Disseminated Aspergillosis Following Infliximab Therapy in an Immunosuppressed Patient With Crohn's Disease and Chronic Hepatitis C: A Case Study and Review of the Literature

Joel W. Alderson, DO; Thomas G. Van Dinter, Jr., MD; Michael J. Opatowsky, MD; Elizabeth C. Burton, MD


September 21, 2005

Case Report

A 55-year-old white woman with a history of inflammatory bowel disease presented to an outside hospital with shortness of breath and diffuse bilateral infiltrates on chest x-ray 11 days after receiving a single 450-mg dose of infliximab. Her current medical regimen included prednisone 30 mg twice daily for 3 months and azathioprine 50 mg daily for 4 weeks. The patient had a 25- to 30-year history of inflammatory bowel disease, initially diagnosed as ulcerative colitis, and had undergone total abdominoperineal proctocolectomy with an ileostomy 25 years prior. She also had 2 prior ileostomy revisions due to recurrent stoma breakdown and peristomal bleeding. Biopsies of the distal 5-10 cm of ileum later revealed histopathologic changes consistent with Crohn's disease. She was recently diagnosed with pyoderma gangrenosum affecting the ileostomy site. In order to avoid repeat stomal revision or relocation, infliximab was administered. The patient had acquired hepatitis C virus presumably from a blood transfusion in the early 1980s. She had developed cirrhosis and was treated with interferon and ribavirin 5 years previously. She had also undergone a transjugular intrahepatic portosystemic shunt (TIPS) procedure 10 years prior and was currently undergoing liver transplant evaluation, with a model end-stage liver disease (MELD) score[5] of 15 (United Network for Organ Sharing [UNOS]). Child class[6] status was unknown.

At the time of admission, her azathioprine was discontinued; methylprednisolone was increased to 40 mg twice daily; and intravenous antibiotics were started. Shortly after admission, her respiratory status deteriorated and she was placed on full mechanical ventilatory support. On hospital day 3, a sputum culture test revealed Candida species, and the patient was started on intravenous fluconazole. She had persistent low-grade fevers.

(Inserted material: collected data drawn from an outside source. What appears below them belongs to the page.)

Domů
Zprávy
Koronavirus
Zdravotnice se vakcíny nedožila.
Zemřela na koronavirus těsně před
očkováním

Serial chest x-ray results showed modest improvement; however, attempts to wean the patient from ventilatory support were unsuccessful, and the patient remained in critical condition. Repeat sputum culture tests revealed light growth of Aspergillus species on 2 occasions, and intravenous amphotericin B was started. Sputum culture tests for mycobacteria were negative. Multiple blood culture tests were negative.

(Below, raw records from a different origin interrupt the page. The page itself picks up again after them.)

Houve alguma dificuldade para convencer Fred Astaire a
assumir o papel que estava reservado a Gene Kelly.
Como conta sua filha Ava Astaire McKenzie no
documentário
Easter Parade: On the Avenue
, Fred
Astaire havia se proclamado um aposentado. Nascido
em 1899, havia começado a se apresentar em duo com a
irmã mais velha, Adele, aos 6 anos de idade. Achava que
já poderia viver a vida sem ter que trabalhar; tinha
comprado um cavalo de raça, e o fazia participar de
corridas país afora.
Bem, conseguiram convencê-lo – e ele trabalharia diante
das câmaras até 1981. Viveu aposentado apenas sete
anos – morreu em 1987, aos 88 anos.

On hospital day 23, the patient was transferred to our facility at which time her white blood cell count was 9.8 K/mcL with a marked left shift (50% bands and 41% segmented neutrophils). Her ileostomy site was draining brown fluid that was guaiac-positive. Intravenous voriconazole was started. An electrocardiogram showed diffuse ST elevation and PR interval depression suggestive of pericarditis. Troponin I testing revealed markedly elevated levels (peak, 34.2 ng/mL). A 2-dimensional transthoracic echocardiogram did not reveal any significant pericardial effusion, evidence of myocardial abscesses, or wall motion abnormalities to suggest an acute myocardial infarction, and her left ventricular ejection fraction was within normal range. A portable bedside chest x-ray revealed right greater than left mixed but predominantly alveolar opacities without any large pleural effusion, discrete mass, or nodules (Figure 1). Pulmonary ventilation pressures were markedly elevated (peak airway pressure, 55 cm H20; plateau pressure, 50 cm H20) with a peak flow of 93. The patient progressed to coma (Glasgow Coma Score, 8). An unenhanced cranial computed tomographic (CT) scan showed a low-density nonhemorrhagic, noncalcified mass in the subcortical left frontal lobe and an ill-defined area of diminished density in the left cerebellum and ipsilateral cerebellar peduncle that was suggestive of ischemic injury (Figure 2). Despite intensive medical therapy and ventilatory support, she progressed to multiorgan failure. Therapy was withdrawn on hospital day 24, and the patient died.

Portable chest x-ray demonstrates right greater than left mixed but predominantly alveolar opacities without detectable cavitation or large layering pleural effusion.

Unenhanced cranial computed tomographic scan reveals a low-density nonhemorrhagic mass in the subcortical aspect of the left frontal lobe with little discernible mass effect and no midline shift. Other slices (not shown) showed several vaguely defined lesions within the cerebellum.